● **Exercise details**
Copy each record exactly and skip its pictures.

● **Task data**
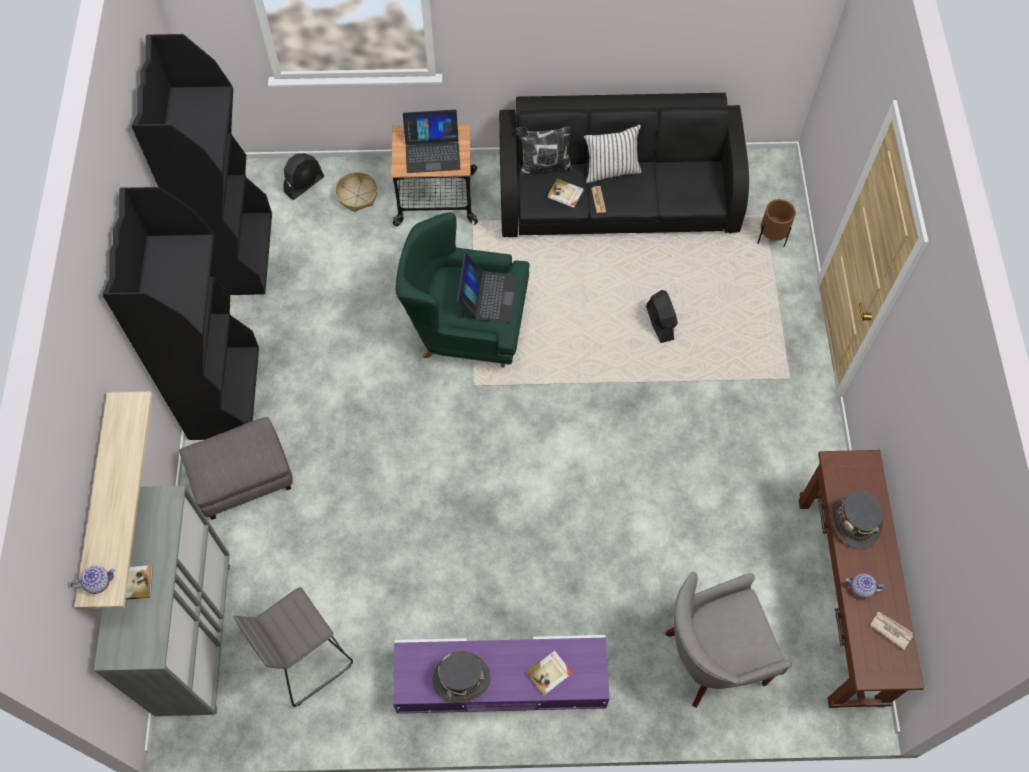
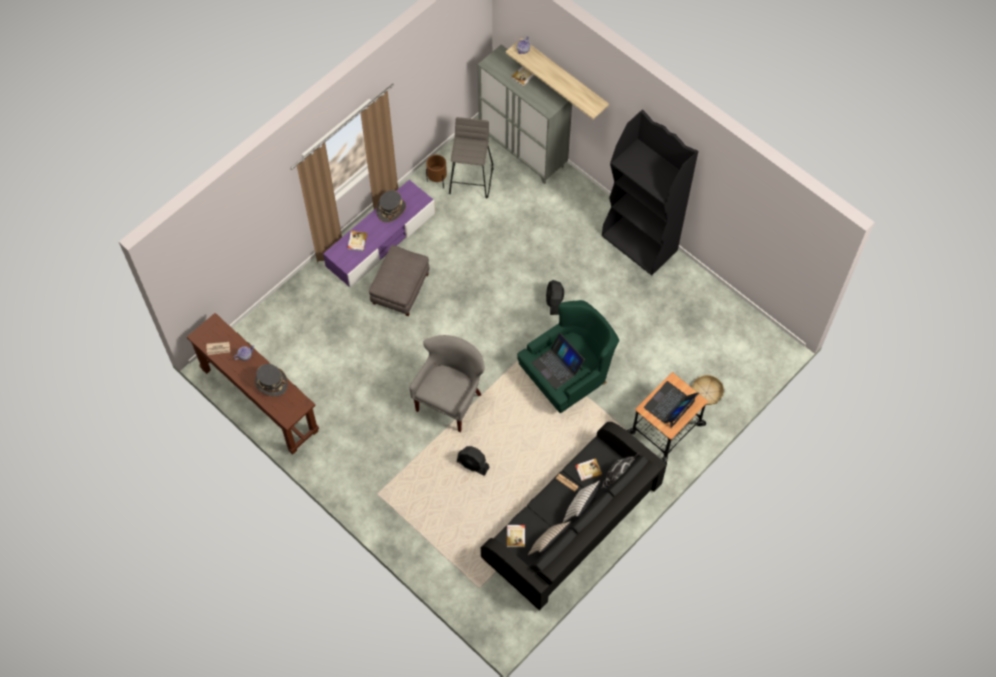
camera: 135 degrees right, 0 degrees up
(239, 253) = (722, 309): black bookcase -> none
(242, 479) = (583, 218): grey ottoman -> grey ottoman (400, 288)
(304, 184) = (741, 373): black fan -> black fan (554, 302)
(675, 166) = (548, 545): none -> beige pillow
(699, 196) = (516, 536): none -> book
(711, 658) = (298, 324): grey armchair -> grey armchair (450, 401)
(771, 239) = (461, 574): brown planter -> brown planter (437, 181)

● **Output of the exercise**
camera: 135 degrees right, 0 degrees up
(239, 253) = (722, 309): black bookcase -> none
(242, 479) = (583, 218): grey ottoman -> grey ottoman (400, 288)
(304, 184) = (741, 373): black fan -> black fan (554, 302)
(675, 166) = (548, 545): none -> beige pillow
(699, 196) = (516, 536): none -> book
(711, 658) = (298, 324): grey armchair -> grey armchair (450, 401)
(771, 239) = (461, 574): brown planter -> brown planter (437, 181)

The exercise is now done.